- _What is expected_
Pictures must not be copied, but every entry must be reproduced exactly.

(Items listed in a dataset)
- - - - -

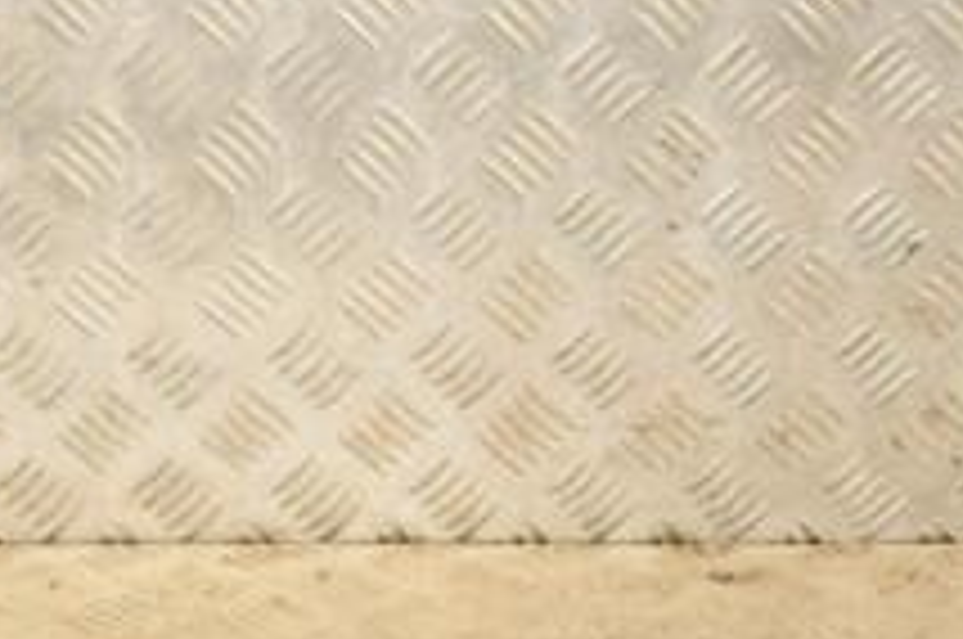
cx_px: 572
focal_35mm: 118
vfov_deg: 11.4
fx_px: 3152
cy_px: 698
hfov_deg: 17.4
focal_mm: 28
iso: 800
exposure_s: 1/200
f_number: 5.6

- - - - -

- _Answer area_
cx_px: 572
focal_35mm: 118
vfov_deg: 11.4
fx_px: 3152
cy_px: 698
hfov_deg: 17.4
focal_mm: 28
iso: 800
exposure_s: 1/200
f_number: 5.6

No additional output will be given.